Measurements of lactate, LDH and CK activity
In vitro study, lactate production, LDH and CK activity were measured using commercial kit (Lactate assay, Bioassay systems, USA; LDH assay, Takara, Japan; CK assay, Bioassay systems, USA). For lactate measurement, the working reagent (assay buffer, enzyme, NAD, PMS, MTT) was added into plate and tapped the plate to mix. After 0 min and 20 min, the absorbance at 565 nm was read using a 96-well plate reader. For LDH assay, the reaction mixture was added into plate and incubated for 30 min. After incubation, the absorbance at 490 nm was read using a 96-well plate reader. For CK assay, the plate was incubated at 37°C for 10 min. After 10 min and 40 min, the absorbance at 340 nm was read using a 96-well plate reader.

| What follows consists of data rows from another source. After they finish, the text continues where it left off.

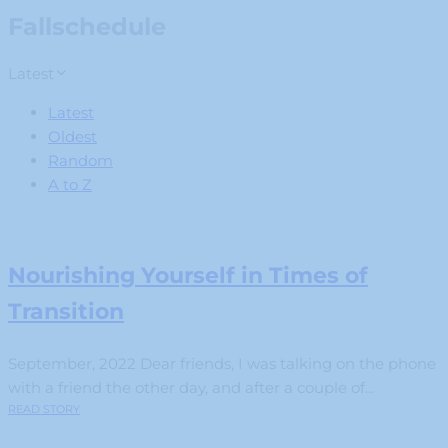
Fallschedule
Latest
Latest
Oldest
Random
A to Z
Nourishing Yourself in Times of
Transition
September, 2022 Dear friends, I was talking on the phone
with a friend the other day, and after a couple of...
READ STORY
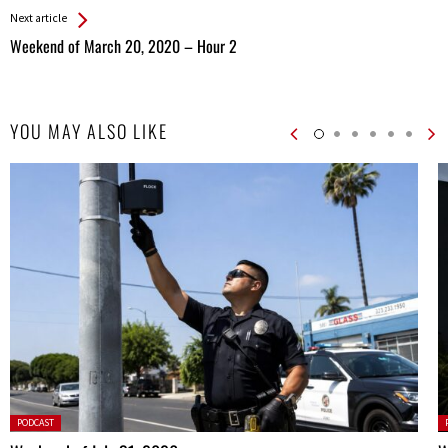
Next article
Weekend of March 20, 2020 – Hour 2
YOU MAY ALSO LIKE
Posted
P
PODCAST
in:
in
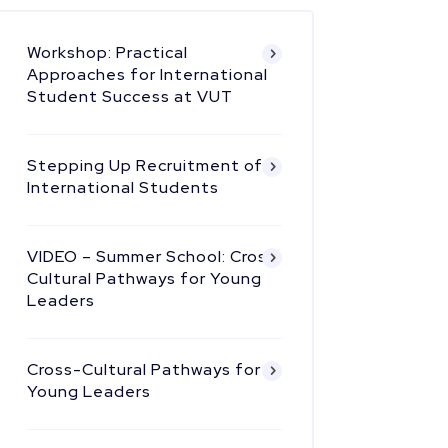
Workshop: Practical
Approaches for International
Student Success at VUT
Stepping Up Recruitment of
International Students
VIDEO – Summer School: Cross
Cultural Pathways for Young
Leaders
Cross-Cultural Pathways for
Young Leaders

In vivo study, fatigue related parameters were evaluated as described previously  with some modifications. Lactate concentration (Lactate pro LT-1710, ARKRAY Inc., JAPAN) was determined from whole blood samples before, during (20 and 25 min) and immediately after exercise and recovery phases (3, 6, 9, 15 and 30 min after exercise) on the treadmill. On the other hand, LDH and CK levels were measured from whole blood samples before, immediately after exercise and recovery phases (15 and 30 min after exercise). At least 30 μl of blood sample was taken from the jugular vein catheter to measure blood lactate, LDH and CK activities. Blood CK and LDH activities were assayed using commercially available kits (LDH assay, Takara, Japan; CK assay, Bioassay systems, USA).
Data were presented as mean ± S.E.M, and differences between vales were compared with two-way repeated measure analysis of variance (ANOVA) followed by Dunnett’s multiple comparisons with the pre-exercise value as a control. Differences between groups were tested with unpaired Student’s t-test by using Origin 8.0. P values less than 0.05, which were calculated as one-tailed P values, were considered to be statistically significant.